The Offeror may purchase shares in Vacon in trading on NASDAQ OMX Helsinki Ltd. or otherwise at a price not exceeding the offer price of EUR 34.00 per share. For the sake of clarity it is noted that the Offeror will not use its right to extend the offer period by a subsequent offer period as referred to in the terms and conditions of the Tender Offer.

 

Further information

 

  • Danfoss Media Relations, phone +45 70 20 44 88

 

 

Danfoss in brief:

 

Danfoss engineers technologies that enable the world of tomorrow do more with less. Danfoss meets the growing need for infrastructure, food supply, energy efficiency and climate-friendly solutions. The products and services are used in areas such as refrigeration, air conditioning, heating, motor control and mobile machinery. The company is also active in the field of renewable energy as well as district heating infrastructure for cities and urban communities.
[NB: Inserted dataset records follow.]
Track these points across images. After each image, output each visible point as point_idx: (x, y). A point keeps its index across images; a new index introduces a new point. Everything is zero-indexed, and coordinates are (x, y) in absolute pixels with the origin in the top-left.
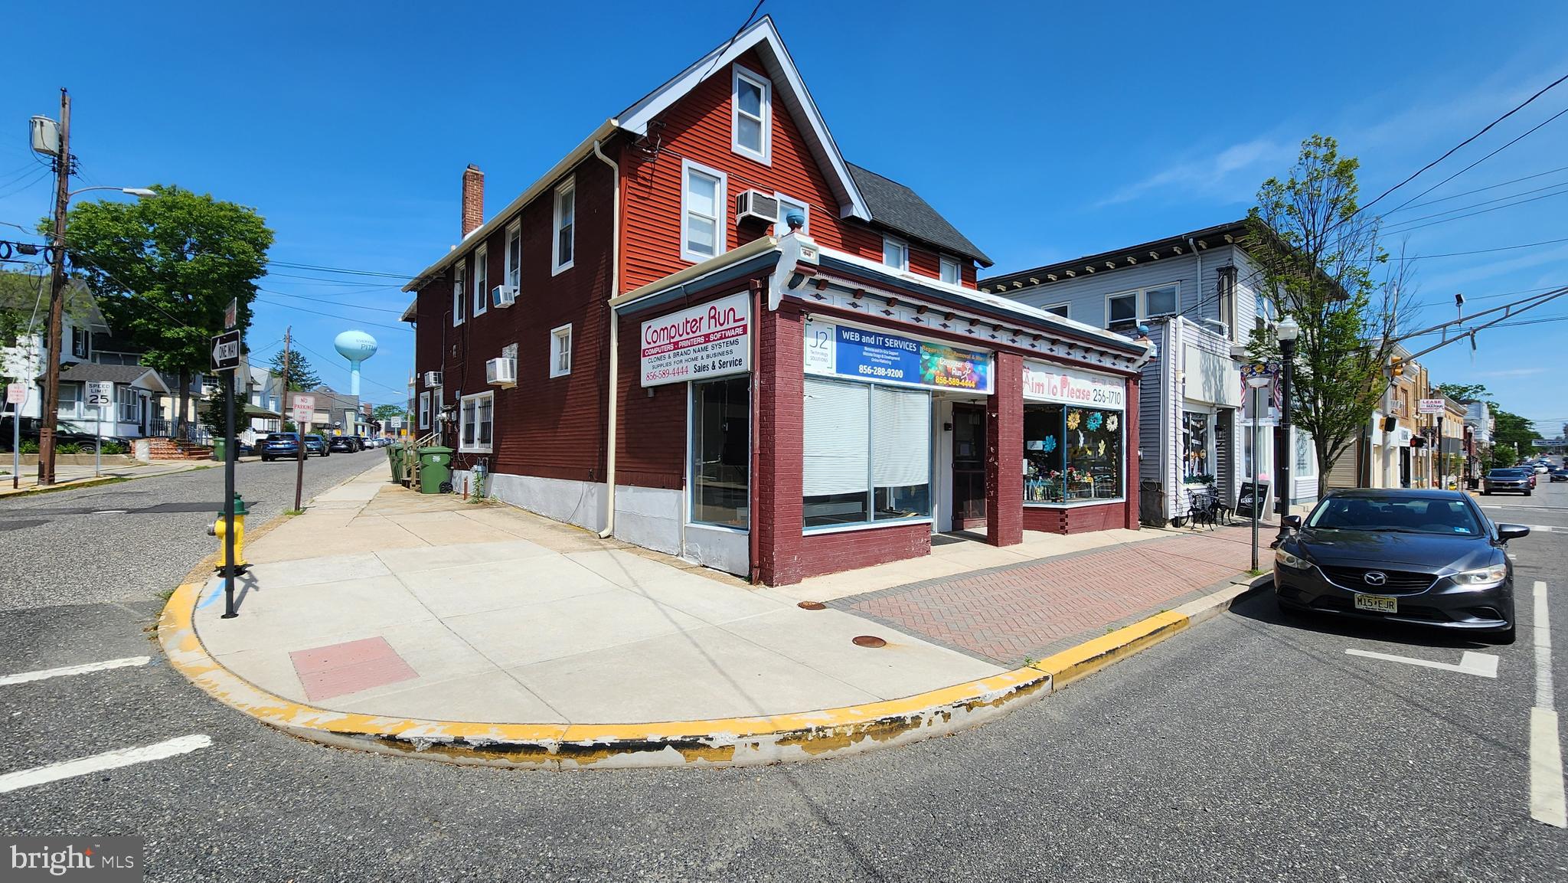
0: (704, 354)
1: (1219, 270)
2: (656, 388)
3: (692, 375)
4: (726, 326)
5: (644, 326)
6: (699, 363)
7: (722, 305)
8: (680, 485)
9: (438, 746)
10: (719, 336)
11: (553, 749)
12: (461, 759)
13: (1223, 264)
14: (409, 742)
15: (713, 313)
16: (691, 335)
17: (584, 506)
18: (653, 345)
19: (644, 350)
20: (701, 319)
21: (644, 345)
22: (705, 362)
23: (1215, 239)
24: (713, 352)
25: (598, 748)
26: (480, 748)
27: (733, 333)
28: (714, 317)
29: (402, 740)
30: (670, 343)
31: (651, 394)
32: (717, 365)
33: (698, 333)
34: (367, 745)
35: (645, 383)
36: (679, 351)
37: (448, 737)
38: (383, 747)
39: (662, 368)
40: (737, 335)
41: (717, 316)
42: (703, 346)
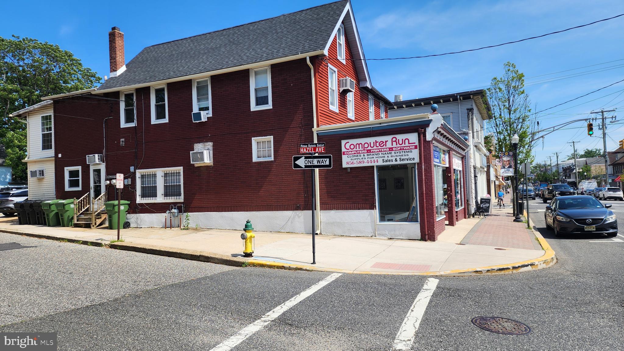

Danfoss innovative engineering dates back to 1933 and today the company is a world-leader, employing 22,500 employees and serving customers in more than 100 countries. The company is privately held by the founding family.

 

THIS RELEASE IS NOT A TENDER OFFER DOCUMENT AND AS SUCH DOES NOT CONSTITUTE AN OFFER OR AN INVITATION TO MAKE A SALES OFFER. INVESTORS SHALL ACCEPT THE TENDER OFFER FOR THE SHARES ONLY ON THE BASIS OF THE INFORMATION PROVIDED IN THE TENDER OFFER DOCUMENT. OFFERS WILL NOT BE MADE DIRECTLY OR INDIRECTLY IN ANY JURISDICTION WHERE EITHER THE OFFER OR PARTICIPATION THEREIN IS PROHIBITED BY APPLICABLE LAW OR WHERE THE TENDER OFFER DOCUMENT WOULD HAVE TO BE PUBLISHED OR REGISTERED OR THE OFFER WOULD BE SUBJECT TO OTHER REQUIREMENTS IN ADDITION TO THOSE UNDERTAKEN IN FINLAND. THE TENDER OFFER IS NOT BEING MADE DIRECTLY OR INDIRECTLY IN ANY JURISDICTION WHERE PROHIBITED BY APPLICABLE LAW AND, WHEN PUBLISHED, THE TENDER OFFER DOCUMENT AND RELATED CONSENT FORMS WILL NOT AND MAY NOT BE DISTRIBUTED, FORWARDED OR TRANSMITTED INTO OR FROM ANY JURISDICTION WHERE PROHIBITED BY APPLICABLE LAW. IN PARTICULAR, THE TENDER OFFER IS NOT BEING MADE, DIRECTLY OR INDIRECTLY, IN OR INTO, OR BY USE OF THE POSTAL SERVICE OF, OR BY ANY MEANS OR INSTRUMENTALITY (INCLUDING, WITHOUT LIMITATION, FACSIMILE TRANSMISSION, TELEX, TELEPHONE OR THE INTERNET) OR THROUGH A NATIONAL SECURITIES EXCHANGE OF CANADA, JAPAN, AUSTRALIA, SOUTH AFRICA OR HONG KONG. THE TENDER OFFER CANNOT BE ACCEPTED BY ANY SUCH USE, MEANS OR INSTRUMENTALITY OR FROM WITHIN CANADA, JAPAN, AUSTRALIA, SOUTH AFRICA OR HONG KONG.

 

Special notice to security holders in the United States

 

The Tender Offer described in this announcement is subject to the laws of Finland. It is important for US securities holders to be aware that this press release and all tender offer documentation are subject to disclosure and takeover laws and regulations in Finland that are different from those in the United States. As applicable, the Offeror will comply with Regulation 14E under the US Securities Exchange Act of 1934, as amended in connection with the Offer. Any extension of the Tender Offer into, or any separate tender offer in the United States will be made solely under the accompaniment of Raymond James & Associates, Inc. that is a broker-dealer registered under the US Securities Exchange Act of 1934, as amended.

 

NEITHER THE UNITED STATES SECURITIES AND EXCHANGE COMMISSION NOR ANY U.S. STATE SECURITIES COMMISSION OR REGULATORY AUTHORITY HAS APPROVED OR DISAPPROVED OF THE TENDER OFFER, PASSED UPON THE FAIRNESS OR MERITS OF THIS ANNOUNCEMENT OR DETERMINED WHETHER THIS ANNOUNCEMENT IS ACCURATE OR COMPLETE. ANY REPRESENTATION TO THE CONTRARY IS A CRIMINAL OFFENSE IN THE UNITED STATES.